An instant under tree forever changed a young life

By unknown | Sep 03, 2007 | COMMENTS [ 0 ]

Zenoyise Madikwa

Zenoyise Madikwa

I fell pregnant after one day of unprotected sex next to a tree at a time when teenage pregnancy was not fashionable.

I was 16 and in Grade 11. The envy of every girl at school, I was a beauty queen with a number of titles to my name. Boys and teachers all wanted a piece and I had collared the hottest guy in the school.

We used to steal kisses and hugs at breaks and he would whisper sweet nothings in my ear.

But all that changed six weeks after my shenanigans with the boy when my suspicious parents took me to a doctor. Their pained expressions said a lot when the doctor told them I was pregnant.

The news shocked me because I had thought it was impossible to fall pregnant from a few brief minutes of fooling around under a tree. I had thought babies were conceived on beds.

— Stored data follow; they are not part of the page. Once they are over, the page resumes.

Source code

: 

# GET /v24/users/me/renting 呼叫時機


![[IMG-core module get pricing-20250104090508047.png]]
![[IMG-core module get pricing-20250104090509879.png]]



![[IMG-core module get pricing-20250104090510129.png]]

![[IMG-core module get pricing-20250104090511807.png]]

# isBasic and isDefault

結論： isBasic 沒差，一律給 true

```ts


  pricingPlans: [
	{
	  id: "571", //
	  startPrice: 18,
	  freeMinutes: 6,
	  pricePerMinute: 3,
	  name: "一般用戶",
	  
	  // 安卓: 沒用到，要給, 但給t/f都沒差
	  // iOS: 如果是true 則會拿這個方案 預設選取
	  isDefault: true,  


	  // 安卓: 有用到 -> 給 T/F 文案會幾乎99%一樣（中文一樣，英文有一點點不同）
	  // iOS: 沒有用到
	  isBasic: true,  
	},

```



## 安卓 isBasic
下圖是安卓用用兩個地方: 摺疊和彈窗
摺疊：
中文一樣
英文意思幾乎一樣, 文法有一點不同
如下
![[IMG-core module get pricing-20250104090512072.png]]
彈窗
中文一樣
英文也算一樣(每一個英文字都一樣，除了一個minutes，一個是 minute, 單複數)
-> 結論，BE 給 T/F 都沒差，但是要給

The doctor had a solution - abortion. But my mom would have none of that.

"She will carry that baby to term. She did it, she has to face the consequences.

"Did I not tell you about contraception?" she screamed at me.

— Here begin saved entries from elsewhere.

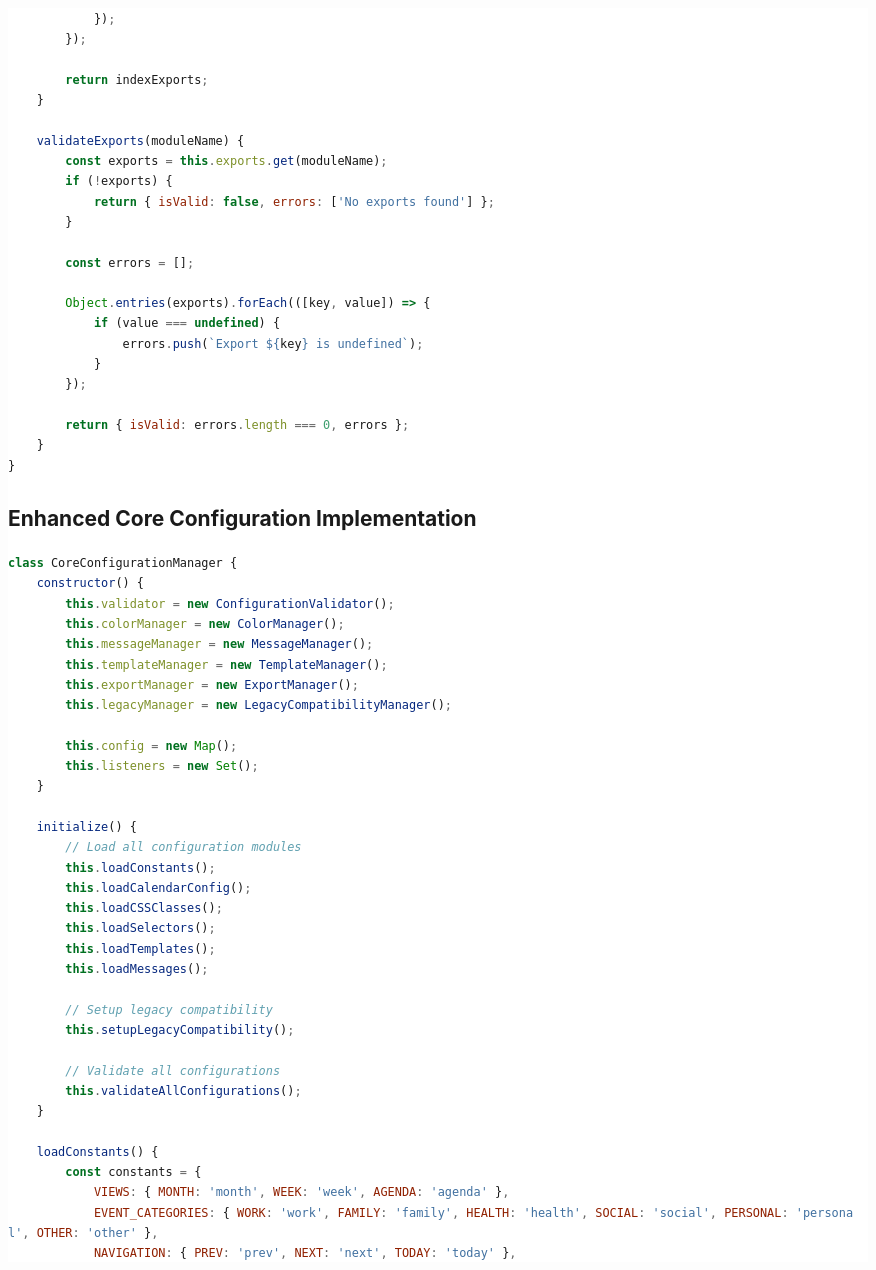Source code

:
 ```javascript
            });
        });
        
        return indexExports;
    }
    
    validateExports(moduleName) {
        const exports = this.exports.get(moduleName);
        if (!exports) {
            return { isValid: false, errors: ['No exports found'] };
        }
        
        const errors = [];
        
        Object.entries(exports).forEach(([key, value]) => {
            if (value === undefined) {
                errors.push(`Export ${key} is undefined`);
            }
        });
        
        return { isValid: errors.length === 0, errors };
    }
}
```

## Enhanced Core Configuration Implementation

```javascript
class CoreConfigurationManager {
    constructor() {
        this.validator = new ConfigurationValidator();
        this.colorManager = new ColorManager();
        this.messageManager = new MessageManager();
        this.templateManager = new TemplateManager();
        this.exportManager = new ExportManager();
        this.legacyManager = new LegacyCompatibilityManager();
        
        this.config = new Map();
        this.listeners = new Set();
    }
    
    initialize() {
        // Load all configuration modules
        this.loadConstants();
        this.loadCalendarConfig();
        this.loadCSSClasses();
        this.loadSelectors();
        this.loadTemplates();
        this.loadMessages();
        
        // Setup legacy compatibility
        this.setupLegacyCompatibility();
        
        // Validate all configurations
        this.validateAllConfigurations();
    }
    
    loadConstants() {
        const constants = {
            VIEWS: { MONTH: 'month', WEEK: 'week', AGENDA: 'agenda' },
            EVENT_CATEGORIES: { WORK: 'work', FAMILY: 'family', HEALTH: 'health', SOCIAL: 'social', PERSONAL: 'personal', OTHER: 'other' },
            NAVIGATION: { PREV: 'prev', NEXT: 'next', TODAY: 'today' },
```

Dad did not say a word, which was even scarier than my mother's rantings.

I remember my mother telling me to let her know when I had a boyfriend so that she could take me to my granny, a chief matron in the village hospital.

What was I expected to say? "Mom please go tell granny that I want to have sex at 16?"

I don't think so.

Going to the clinic for contraceptives was a problem. Each and every nurse knew my family and what happened behind those white curtains was discussed in church pews and on street corners.

My boyfriend threw a fit when I told him I was pregnant.

"What? Why? Who? How? Are you sure it's me? Abort if you love me, or I will dump you," he threatened.

As my tummy bulged we grew apart. He did not want to be associated with me and threatened to tell the teachers to expel me if I did not leave.

Rumours about my pregnancy spread like wildfire through the school. Schoolmates made fun of me and my situation. I lost friends and nobody wanted to be seen with me.

I started wearing jerseys even when it was scorching hot and I would fold my hands over my belly when I approached the teachers.

The day before the final exam the principal summoned me to his office and expelled me.

"Sorry, Zenoyise, we cannot allow a pregnant pupil to sit for exams in this school. The school governing body has decided to release you," he said.

The words pierced like a knife, but I gathered my books and left the school in shame.

Four months later I gave birth to a beautiful, healthy girl who is now the pride of my family.

Thank God for my parents' support. After their initial shock, they allowed me to go back to school after giving birth. I was lucky and things have turned out well.

Today what I had initially thought as a curse is my most precious gift.

My beautiful child is a top achiever and a blessing. She makes me coffee every day after work.

She would be the star if I had to rewrite my history in an idealised form.